Wie in anderen deutschen Städten äußerte sich der Nazi-Terror auch in Marburg am 10. Mai 1933 zunächst in der Verbrennung unliebsamer Bücher. „Auch in Marburg bewegte sich gegen 10 Uhr abends ein riesiger Fackelzug durch die Straßen der Stadt nach dem Kämpfrasen, wo bereits auf den Straßen eine unzählbare Menschenmenge sich eingefunden hatte. Auf der Mitte des Kämpfrasens war ein Scheiterhaufen errichtet, auf dem die undeutschen Schriften den Flammen übergeben wurden“, schrieb die Oberhessische Zeitung am 11. Mai 1933 voll Nazi-Inbrunst.
Auch in Marburg fand, so wie in vielen anderen deutschen Städten, am Abend des 10. Mai 1933 eine „Bücherverbrennung“ statt, die von der Deutschen Studentenschaft (DSt) als Beitrag „zur deutschen Kulturrevolution“ mit dem „Ziel der Erneuerung des deutschen Geistes durch Deutschlands geistige Elite“ mit initiiert worden war.

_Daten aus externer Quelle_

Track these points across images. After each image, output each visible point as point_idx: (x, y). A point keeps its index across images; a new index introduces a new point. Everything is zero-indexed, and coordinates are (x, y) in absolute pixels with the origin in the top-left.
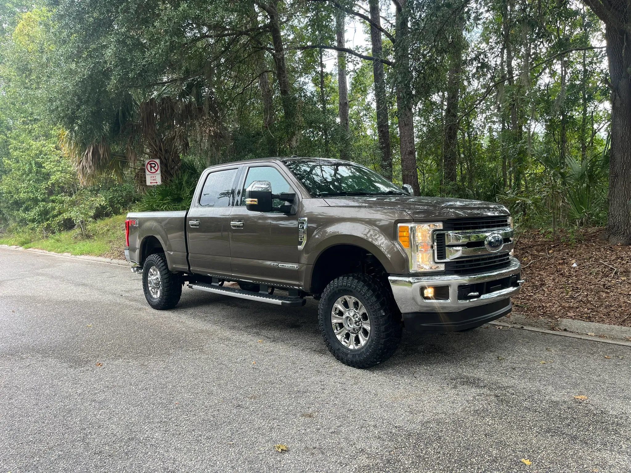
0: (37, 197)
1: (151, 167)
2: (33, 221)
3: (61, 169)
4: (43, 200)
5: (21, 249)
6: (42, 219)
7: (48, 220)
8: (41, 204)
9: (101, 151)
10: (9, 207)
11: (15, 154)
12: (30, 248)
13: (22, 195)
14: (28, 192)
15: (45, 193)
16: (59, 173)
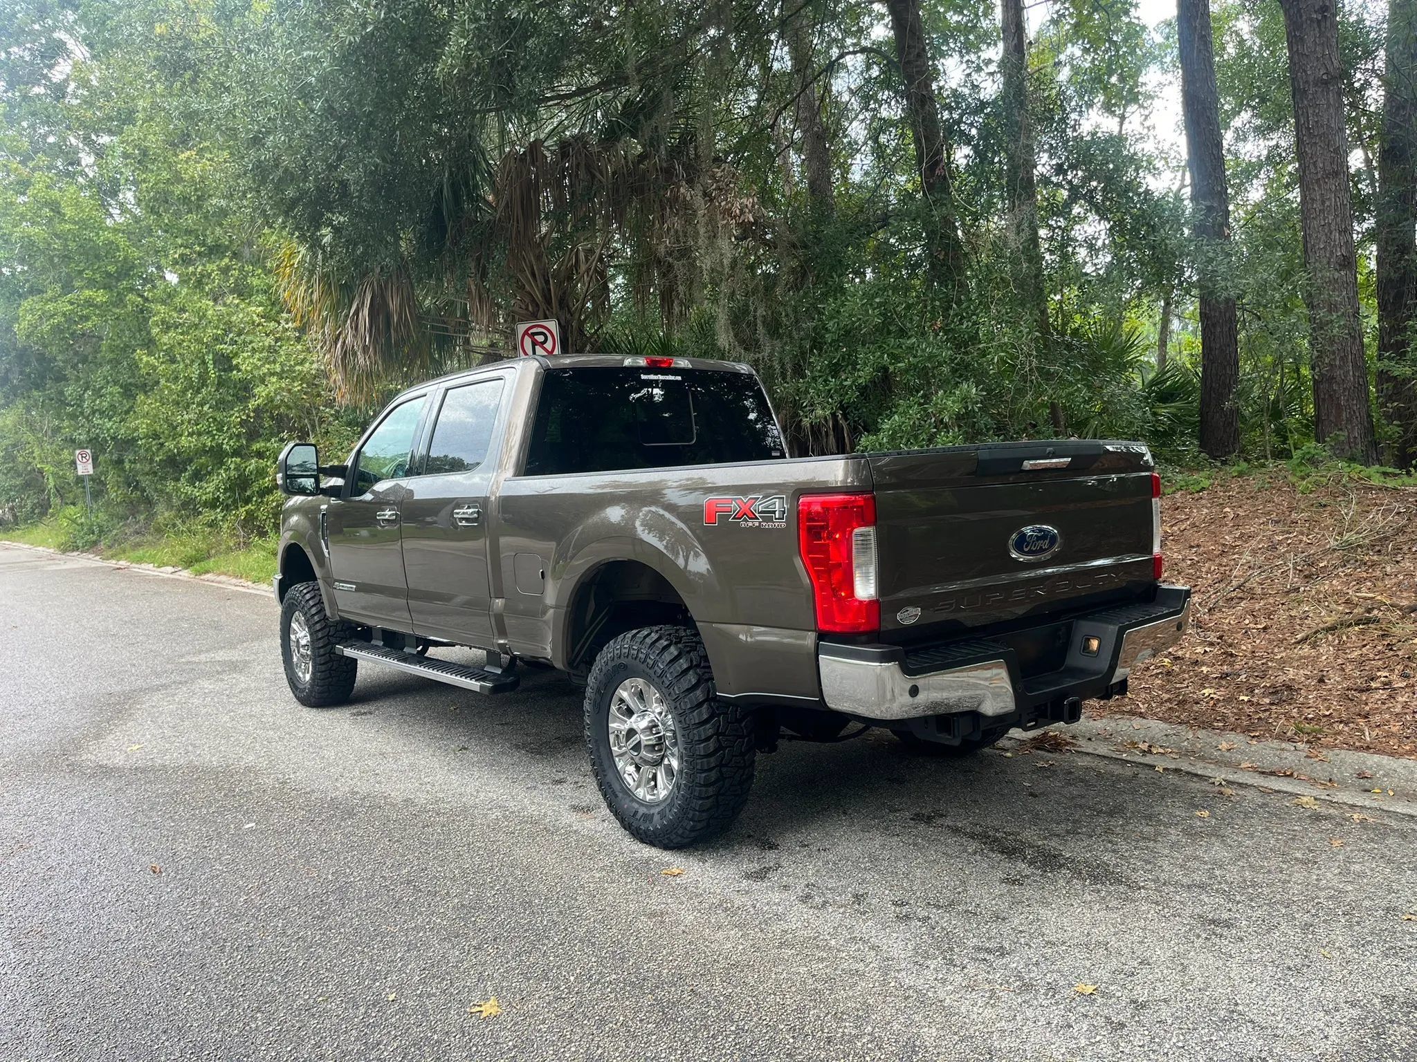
0: (220, 446)
1: (534, 343)
2: (213, 504)
3: (278, 370)
4: (236, 453)
5: (185, 574)
6: (235, 502)
7: (247, 501)
8: (232, 462)
9: (394, 304)
10: (155, 474)
11: (165, 339)
12: (207, 572)
13: (184, 441)
14: (200, 434)
15: (239, 436)
16: (274, 379)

Zur Vorbereitung der Aktion wurden an einem Gebäude der Philipps-Universität zwölf Thesen angeschlagen, in denen es u. a. hieß: „Wir fordern vom deutschen Studenten den Willen und die Fähigkeit zur Überwindung jüdischen Intellektualismus und der damit verbundenen liberalen Verfallserscheinungen im deutschen Geistesleben“ und „Wir fordern die Auslese von Studenten und Professoren nach der Sicherheit des Denkens im deutschen Geiste“.
Für den Ablauf der „Aktion wider den undeutschen Geist“ war in Marburg hauptverantwortlich der im Corps Teutonia korporierte Curt Huebner, Führer der Marburger Studentenschaft.

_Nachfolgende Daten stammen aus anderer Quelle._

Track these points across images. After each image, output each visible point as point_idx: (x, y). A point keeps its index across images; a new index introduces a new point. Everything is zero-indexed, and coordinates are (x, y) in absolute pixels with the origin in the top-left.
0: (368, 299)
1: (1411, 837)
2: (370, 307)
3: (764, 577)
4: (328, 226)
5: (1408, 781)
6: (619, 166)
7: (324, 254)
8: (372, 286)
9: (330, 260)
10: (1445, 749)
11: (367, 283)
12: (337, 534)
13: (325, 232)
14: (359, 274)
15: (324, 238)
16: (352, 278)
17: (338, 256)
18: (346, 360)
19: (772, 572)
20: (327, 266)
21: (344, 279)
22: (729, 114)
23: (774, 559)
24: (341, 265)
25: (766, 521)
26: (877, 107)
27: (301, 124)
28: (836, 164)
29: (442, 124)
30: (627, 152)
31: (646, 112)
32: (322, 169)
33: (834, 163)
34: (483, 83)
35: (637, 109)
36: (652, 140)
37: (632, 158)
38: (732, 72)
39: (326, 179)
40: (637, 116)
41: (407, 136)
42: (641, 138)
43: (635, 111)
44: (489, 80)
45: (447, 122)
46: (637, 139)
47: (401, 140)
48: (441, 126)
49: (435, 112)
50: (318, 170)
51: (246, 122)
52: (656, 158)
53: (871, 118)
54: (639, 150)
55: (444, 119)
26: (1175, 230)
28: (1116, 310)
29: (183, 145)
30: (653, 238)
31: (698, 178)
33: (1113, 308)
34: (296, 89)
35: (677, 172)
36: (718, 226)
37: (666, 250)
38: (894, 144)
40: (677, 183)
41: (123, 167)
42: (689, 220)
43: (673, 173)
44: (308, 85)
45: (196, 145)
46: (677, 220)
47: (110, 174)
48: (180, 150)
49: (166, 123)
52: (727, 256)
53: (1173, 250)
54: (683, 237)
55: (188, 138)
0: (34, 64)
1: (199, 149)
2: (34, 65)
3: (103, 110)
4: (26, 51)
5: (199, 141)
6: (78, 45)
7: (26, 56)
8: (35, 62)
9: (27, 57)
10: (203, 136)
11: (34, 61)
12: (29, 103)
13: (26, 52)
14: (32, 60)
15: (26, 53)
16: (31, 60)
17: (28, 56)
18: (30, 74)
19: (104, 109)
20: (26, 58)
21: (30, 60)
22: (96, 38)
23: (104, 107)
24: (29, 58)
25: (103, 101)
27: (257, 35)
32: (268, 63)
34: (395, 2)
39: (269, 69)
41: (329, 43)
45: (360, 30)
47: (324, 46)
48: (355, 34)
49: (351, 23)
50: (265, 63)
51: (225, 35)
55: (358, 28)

Ein Fackelzug von der Afföllerstraße zum Kämpfrasen wurde in den Abendstunden durchgeführt, wo der als Referent geladene NSDAP-Kader Stouevesandt den offentlichen „Widerwillen der deutschen Jugend gegen alles Fremde“ lobte und eine „Wiedergeburt der deutschen Kultur“ in Aussicht stellte. Vor einem Massenpublikum erfolgte dort dann auch die Verbrennung der Bücher.
Der Ort der Marburger Bücherverbrennung war übrigens mit Bedacht gewählt. Der Kämpfrasen war schon in der Frühen Neuzeit die Hinrichtungsstätte für Hexen und andere Menschen gewesen, die zum Tod durch Verbrennen verurteilt worden waren. In der Enge der Altstadt ließ sich diese grausame Art der amtlichen Ermordung nämlich ohne erhebliche Feuergefahr nicht durchführen. Insofern könnte man das Zitat Heinrich Heines zumindest für das Marburg von 1933 auch umdrehen: Wo Bücher verbrannt werden, da wurden auch schon Menschen verbrannt!